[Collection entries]
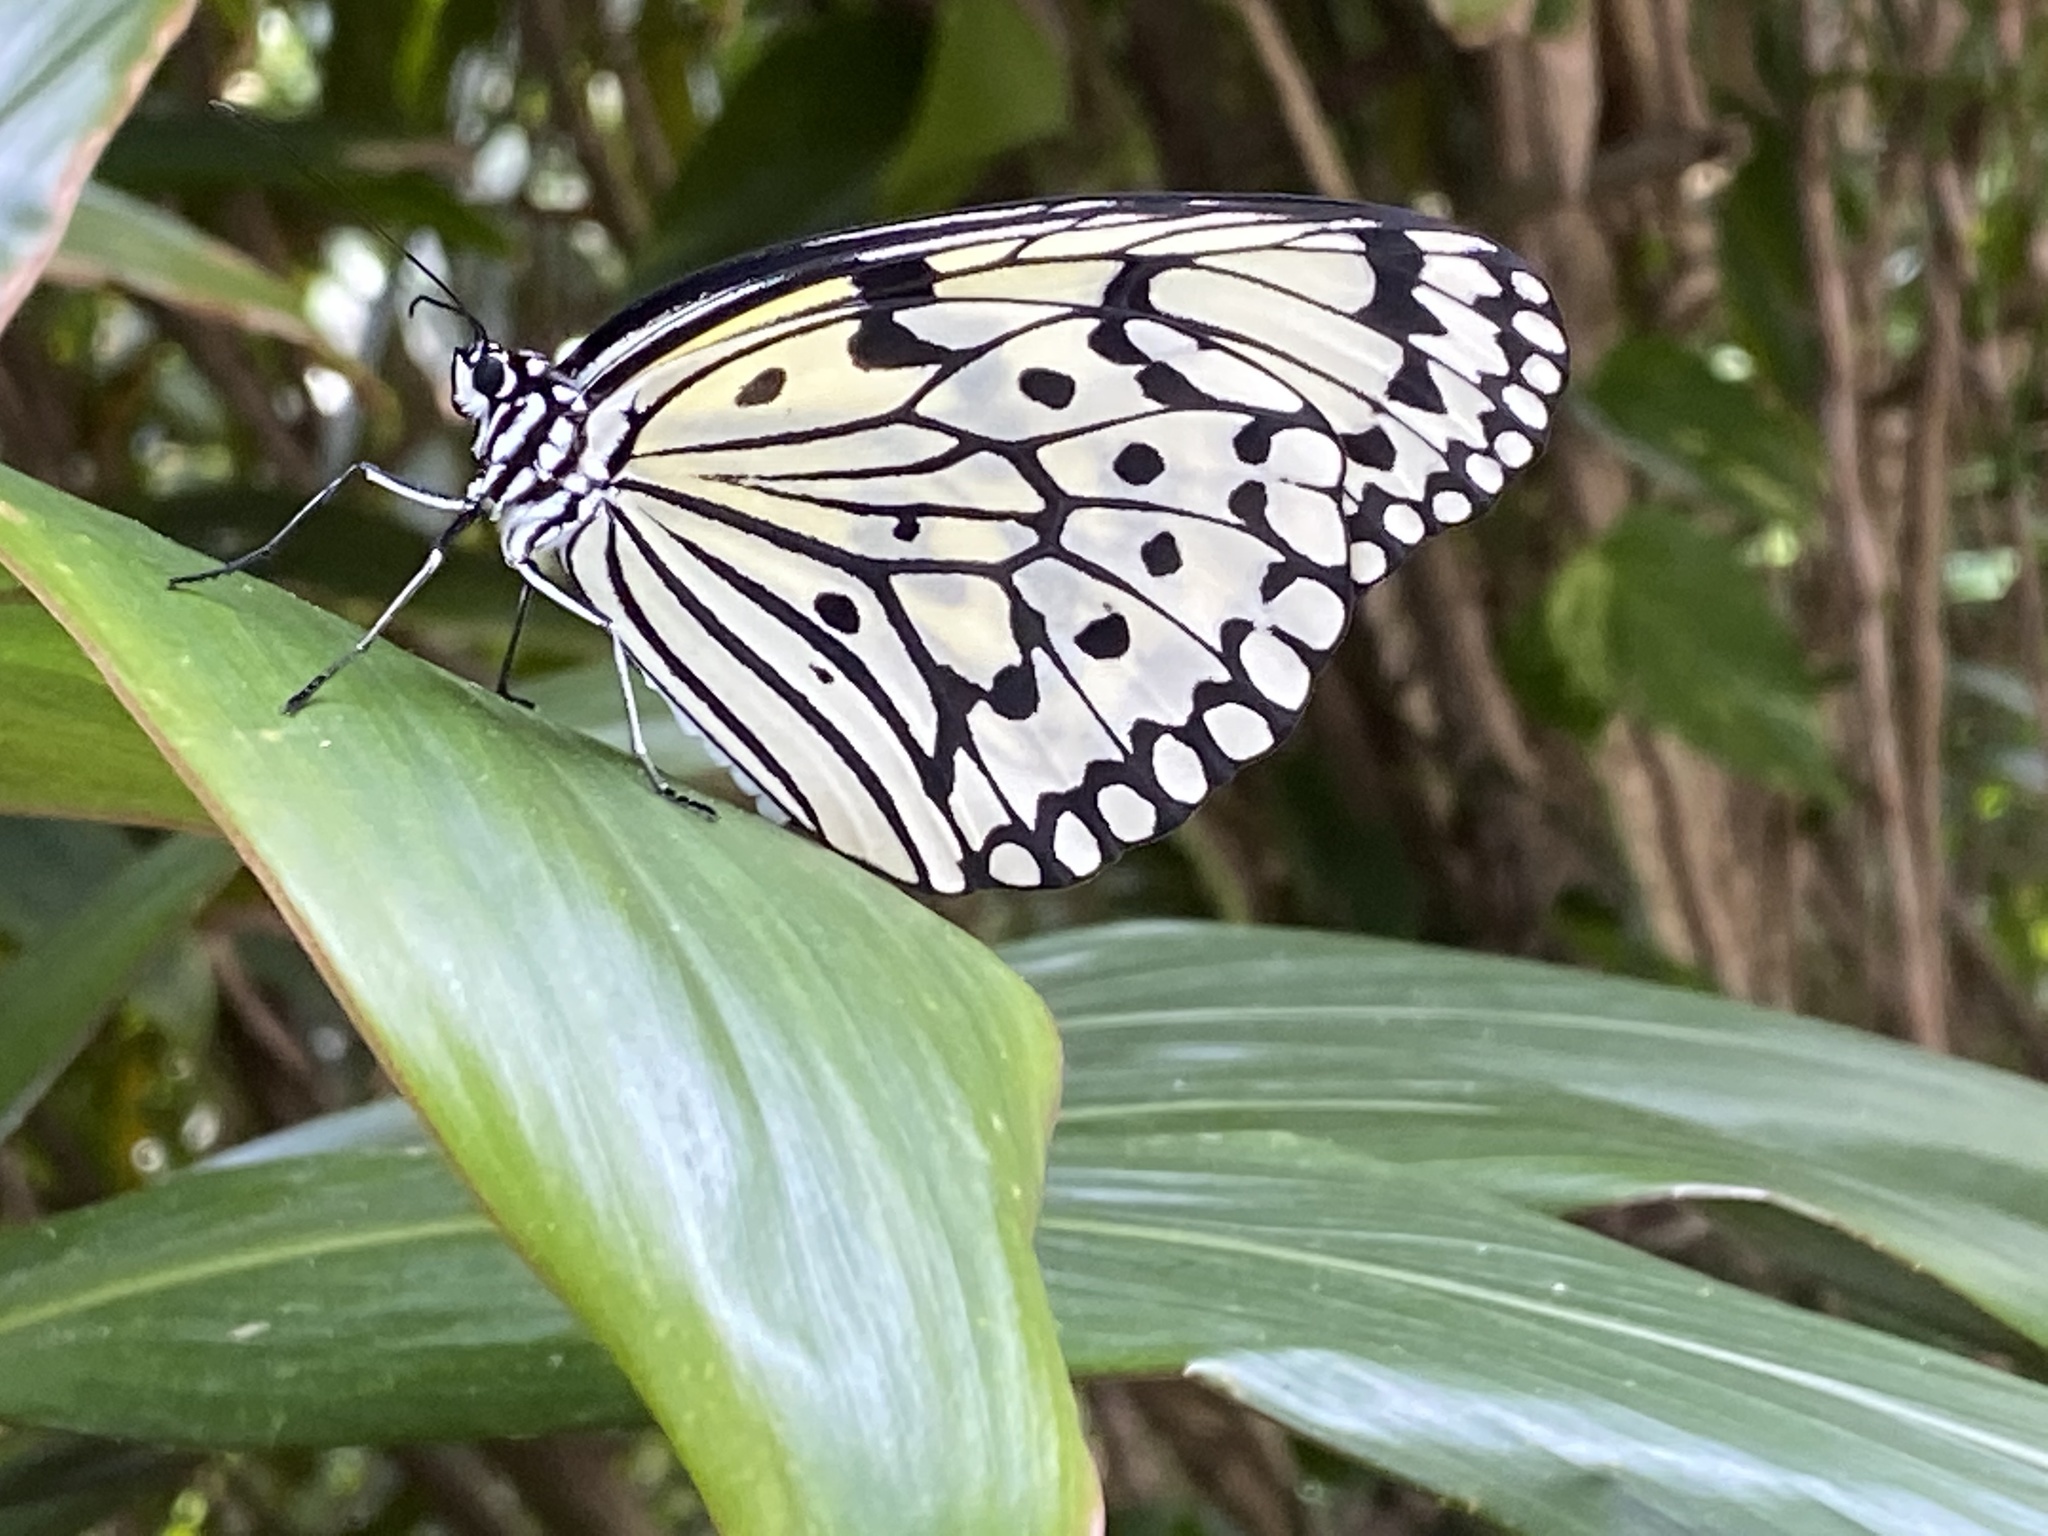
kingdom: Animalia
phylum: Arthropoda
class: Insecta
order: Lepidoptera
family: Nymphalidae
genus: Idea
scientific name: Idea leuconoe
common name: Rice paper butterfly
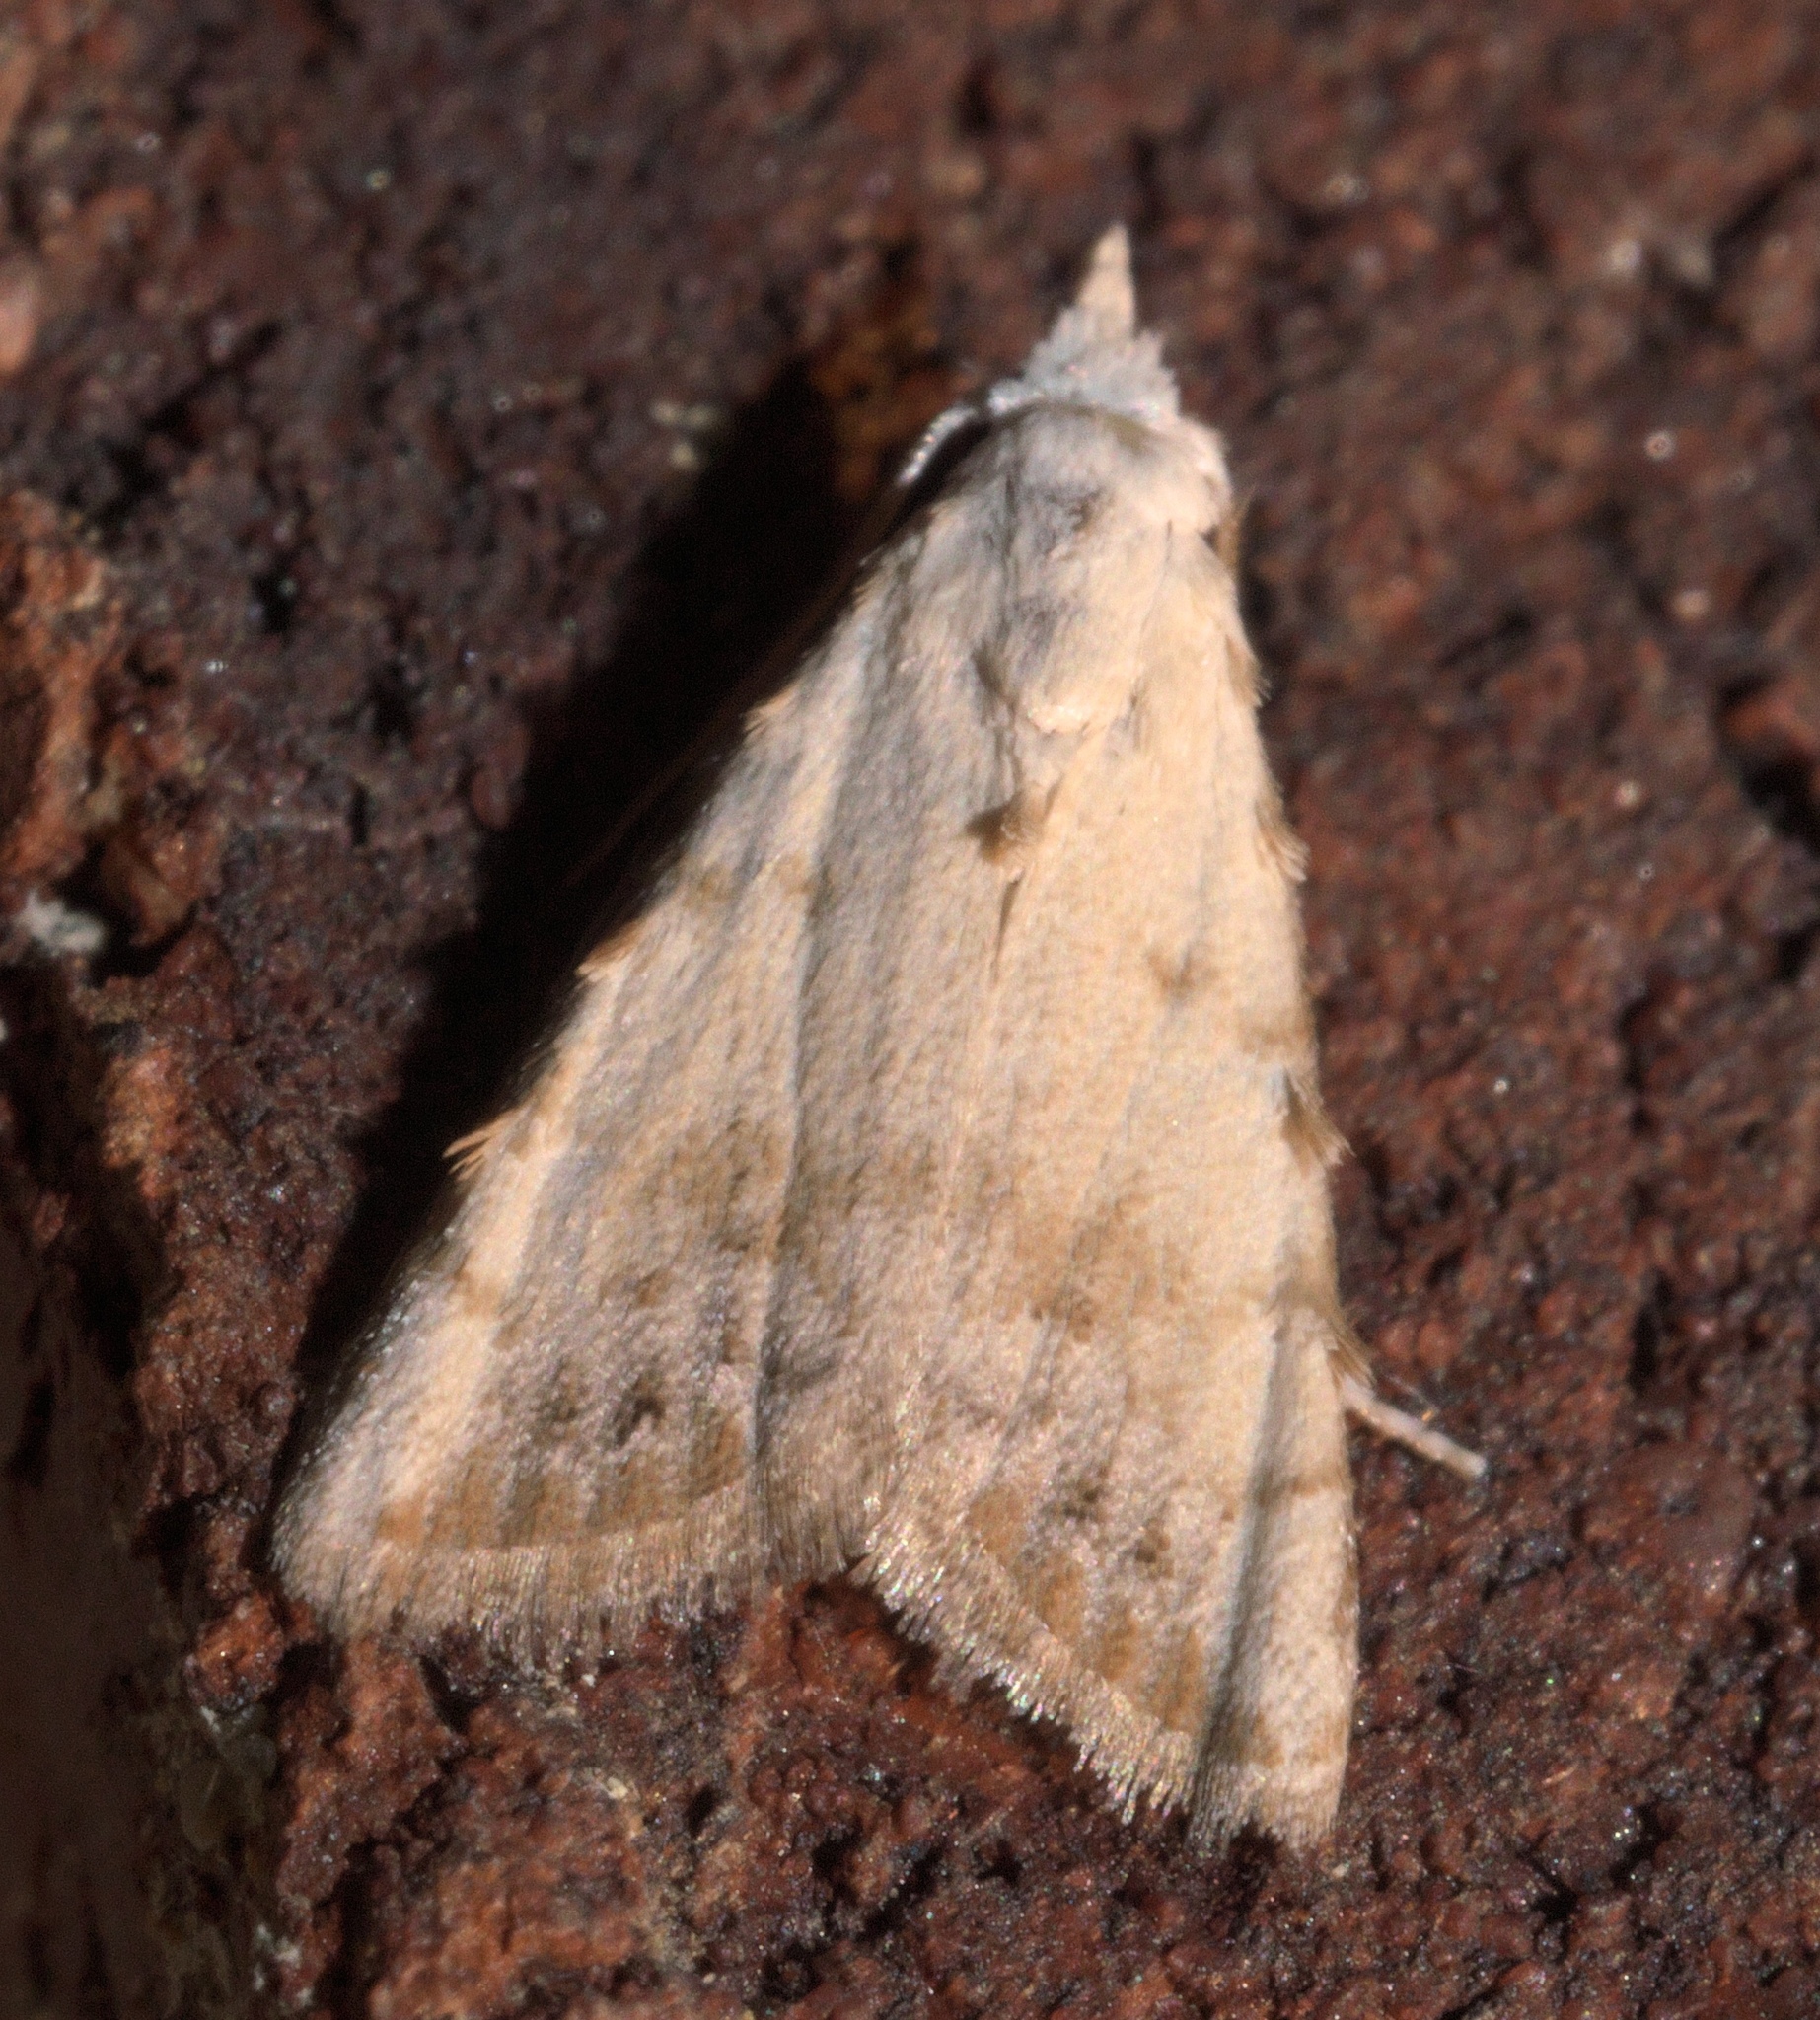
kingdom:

- [Task to carry out]
Switch each "common name" to "vernacular name" in the lines of every item, keeping everything else the same. Omit the pictures from your answer.

- [Exercise solution]
kingdom: Animalia
phylum: Arthropoda
class: Insecta
order: Lepidoptera
family: Nymphalidae
genus: Idea
scientific name: Idea leuconoe
vernacular name: Rice paper butterfly
kingdom:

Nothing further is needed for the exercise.